| Text block |
<<<<
FWIW, I mentioned that option in that part you didn't quote.

>> Do you really
>> think it's going to work to incur that overhead once per table per
>> backend startup?
>
> If you have a cache, how are you going to manage updates of it?

I'm not.  I'm going to let the FDW determine how often it would like
to refresh its cache, as well as what it would like to cache and in
what format it would like to cache it.

> IMO this is a *clear* case of premature optimization being the root of
> all evil.  We should get it working first and then see what needs to be
> optimized by measuring, rather than guessing in a vacuum.
>>>>
| What you will do |
(a) In the FDW cache discussion, why does the writer say they will not manage updates of a cache? Answer in one to three sentences.
(b) List every decision that the FDW cache discussion says the writer will leave to the FDW.
(c) Please duplicate the part of the FDW cache discussion that opens with the words containing "FWIW, I mentioned" and closes with "to cache it.".
The material below the FDW cache discussion was drawn from a separate source.

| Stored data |
<<<<
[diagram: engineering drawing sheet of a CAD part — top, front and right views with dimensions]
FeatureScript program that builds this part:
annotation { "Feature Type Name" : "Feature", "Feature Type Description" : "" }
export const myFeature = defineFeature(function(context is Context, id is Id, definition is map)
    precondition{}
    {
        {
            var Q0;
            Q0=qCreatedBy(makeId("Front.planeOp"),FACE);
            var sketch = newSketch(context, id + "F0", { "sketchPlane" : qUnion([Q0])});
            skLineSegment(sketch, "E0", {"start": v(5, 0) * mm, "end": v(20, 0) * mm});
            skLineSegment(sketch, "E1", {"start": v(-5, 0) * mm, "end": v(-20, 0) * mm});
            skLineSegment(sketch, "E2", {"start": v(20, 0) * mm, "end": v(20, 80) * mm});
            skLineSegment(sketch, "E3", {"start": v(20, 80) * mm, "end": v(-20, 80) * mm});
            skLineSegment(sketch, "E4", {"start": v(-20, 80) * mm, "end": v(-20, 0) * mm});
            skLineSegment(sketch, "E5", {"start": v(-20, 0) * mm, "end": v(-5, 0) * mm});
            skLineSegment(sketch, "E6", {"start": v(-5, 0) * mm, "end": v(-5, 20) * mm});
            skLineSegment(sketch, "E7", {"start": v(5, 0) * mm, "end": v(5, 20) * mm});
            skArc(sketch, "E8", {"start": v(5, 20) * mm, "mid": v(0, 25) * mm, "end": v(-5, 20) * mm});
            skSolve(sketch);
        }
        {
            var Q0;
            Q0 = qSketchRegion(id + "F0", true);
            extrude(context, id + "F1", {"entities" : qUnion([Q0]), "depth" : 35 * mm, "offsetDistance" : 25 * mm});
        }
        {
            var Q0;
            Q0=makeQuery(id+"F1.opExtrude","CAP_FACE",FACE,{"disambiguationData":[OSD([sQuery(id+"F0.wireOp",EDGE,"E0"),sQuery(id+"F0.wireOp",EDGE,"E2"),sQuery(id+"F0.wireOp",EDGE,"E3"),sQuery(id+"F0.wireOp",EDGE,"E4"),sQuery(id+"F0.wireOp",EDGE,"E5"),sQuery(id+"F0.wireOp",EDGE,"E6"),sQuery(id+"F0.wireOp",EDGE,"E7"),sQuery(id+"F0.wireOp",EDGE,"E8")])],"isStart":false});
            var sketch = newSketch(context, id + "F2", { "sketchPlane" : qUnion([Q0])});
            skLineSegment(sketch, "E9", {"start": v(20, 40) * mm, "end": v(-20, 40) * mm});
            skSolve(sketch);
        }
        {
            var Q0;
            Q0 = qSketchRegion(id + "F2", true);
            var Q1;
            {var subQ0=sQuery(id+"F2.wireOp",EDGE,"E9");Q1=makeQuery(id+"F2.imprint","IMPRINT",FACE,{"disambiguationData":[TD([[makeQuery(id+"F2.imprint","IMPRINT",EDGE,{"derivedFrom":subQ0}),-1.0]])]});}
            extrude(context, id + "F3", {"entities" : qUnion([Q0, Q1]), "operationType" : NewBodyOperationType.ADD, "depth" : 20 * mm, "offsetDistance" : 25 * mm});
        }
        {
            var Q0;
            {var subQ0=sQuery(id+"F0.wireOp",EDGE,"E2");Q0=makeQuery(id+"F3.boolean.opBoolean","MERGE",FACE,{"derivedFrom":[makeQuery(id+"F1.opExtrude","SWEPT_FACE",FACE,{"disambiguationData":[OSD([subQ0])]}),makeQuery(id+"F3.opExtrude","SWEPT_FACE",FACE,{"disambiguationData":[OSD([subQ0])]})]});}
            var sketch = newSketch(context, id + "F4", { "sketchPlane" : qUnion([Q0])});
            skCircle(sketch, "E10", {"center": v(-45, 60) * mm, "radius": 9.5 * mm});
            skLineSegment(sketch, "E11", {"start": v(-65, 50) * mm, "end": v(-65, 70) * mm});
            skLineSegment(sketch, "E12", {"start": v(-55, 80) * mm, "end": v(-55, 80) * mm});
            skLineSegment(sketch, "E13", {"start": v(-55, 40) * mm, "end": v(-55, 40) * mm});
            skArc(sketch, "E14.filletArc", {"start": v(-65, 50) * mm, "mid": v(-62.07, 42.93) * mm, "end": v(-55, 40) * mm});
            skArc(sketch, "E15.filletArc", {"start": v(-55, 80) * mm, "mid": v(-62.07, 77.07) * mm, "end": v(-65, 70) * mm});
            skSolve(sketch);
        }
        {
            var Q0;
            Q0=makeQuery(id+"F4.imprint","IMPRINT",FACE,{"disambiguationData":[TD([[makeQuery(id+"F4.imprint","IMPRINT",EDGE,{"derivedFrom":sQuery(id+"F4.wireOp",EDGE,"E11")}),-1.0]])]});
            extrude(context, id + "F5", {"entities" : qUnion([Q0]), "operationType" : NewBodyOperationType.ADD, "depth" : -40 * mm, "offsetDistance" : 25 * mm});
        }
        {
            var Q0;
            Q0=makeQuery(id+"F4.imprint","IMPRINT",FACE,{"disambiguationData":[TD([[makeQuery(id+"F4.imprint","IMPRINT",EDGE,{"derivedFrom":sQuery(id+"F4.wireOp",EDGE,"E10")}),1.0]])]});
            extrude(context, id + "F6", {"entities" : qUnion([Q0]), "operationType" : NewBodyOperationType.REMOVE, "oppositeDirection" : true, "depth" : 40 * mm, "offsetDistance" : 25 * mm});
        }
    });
>>>>
| Complete answers |
(a) The writer intends to leave it to the FDW to decide how often to refresh its cache. The FDW would also decide what to cache and in what format.

(b)
- How often it would like to refresh its cache
- What it would like to cache
- In what format it would like to cache it

(c)
FWIW, I mentioned that option in that part you didn't quote.

>> Do you really
>> think it's going to work to incur that overhead once per table per
>> backend startup?
>
> If you have a cache, how are you going to manage updates of it?

I'm not.  I'm going to let the FDW determine how often it would like
to refresh its cache, as well as what it would like to cache and in
what format it would like to cache it.